#### [PROBLEM TO WORK ON]
In the records below, find the line containing "succulent plant: none" and restate it and all lines after it exactly, through the last line.
+++ DATA FOR THIS EXERCISE
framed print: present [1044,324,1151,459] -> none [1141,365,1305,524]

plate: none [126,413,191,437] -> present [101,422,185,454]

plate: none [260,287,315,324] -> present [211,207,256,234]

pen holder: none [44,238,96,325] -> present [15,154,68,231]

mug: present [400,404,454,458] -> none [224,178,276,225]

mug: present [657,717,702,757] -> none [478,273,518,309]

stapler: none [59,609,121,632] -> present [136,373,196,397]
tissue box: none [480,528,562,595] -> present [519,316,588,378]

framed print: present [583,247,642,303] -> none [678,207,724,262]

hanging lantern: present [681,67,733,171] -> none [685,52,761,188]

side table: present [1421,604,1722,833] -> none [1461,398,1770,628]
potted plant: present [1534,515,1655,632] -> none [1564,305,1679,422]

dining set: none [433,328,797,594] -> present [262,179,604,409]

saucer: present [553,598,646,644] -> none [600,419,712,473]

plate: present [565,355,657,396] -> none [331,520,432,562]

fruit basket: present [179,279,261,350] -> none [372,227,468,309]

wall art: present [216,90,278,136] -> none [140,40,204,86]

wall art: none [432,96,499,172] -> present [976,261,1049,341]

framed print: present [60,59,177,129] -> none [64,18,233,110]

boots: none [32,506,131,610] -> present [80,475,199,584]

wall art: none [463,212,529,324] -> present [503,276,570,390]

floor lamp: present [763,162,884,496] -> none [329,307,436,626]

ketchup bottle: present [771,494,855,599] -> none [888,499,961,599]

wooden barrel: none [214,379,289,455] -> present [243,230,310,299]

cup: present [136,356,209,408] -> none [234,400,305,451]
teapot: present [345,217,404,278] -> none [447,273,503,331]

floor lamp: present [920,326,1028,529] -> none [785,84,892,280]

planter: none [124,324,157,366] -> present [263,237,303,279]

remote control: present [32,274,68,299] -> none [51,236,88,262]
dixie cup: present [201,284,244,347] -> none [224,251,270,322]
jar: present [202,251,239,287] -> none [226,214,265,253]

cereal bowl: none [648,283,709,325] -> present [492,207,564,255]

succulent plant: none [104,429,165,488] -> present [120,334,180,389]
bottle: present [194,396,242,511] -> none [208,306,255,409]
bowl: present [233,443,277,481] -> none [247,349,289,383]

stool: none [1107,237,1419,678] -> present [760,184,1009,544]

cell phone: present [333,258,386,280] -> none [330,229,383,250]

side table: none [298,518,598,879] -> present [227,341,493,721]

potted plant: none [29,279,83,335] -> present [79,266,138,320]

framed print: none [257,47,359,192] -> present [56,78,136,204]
++++++
#### [RESPONSE BOX]
succulent plant: none [104,429,165,488] -> present [120,334,180,389]
bottle: present [194,396,242,511] -> none [208,306,255,409]
bowl: present [233,443,277,481] -> none [247,349,289,383]

stool: none [1107,237,1419,678] -> present [760,184,1009,544]

cell phone: present [333,258,386,280] -> none [330,229,383,250]

side table: none [298,518,598,879] -> present [227,341,493,721]

potted plant: none [29,279,83,335] -> present [79,266,138,320]

framed print: none [257,47,359,192] -> present [56,78,136,204]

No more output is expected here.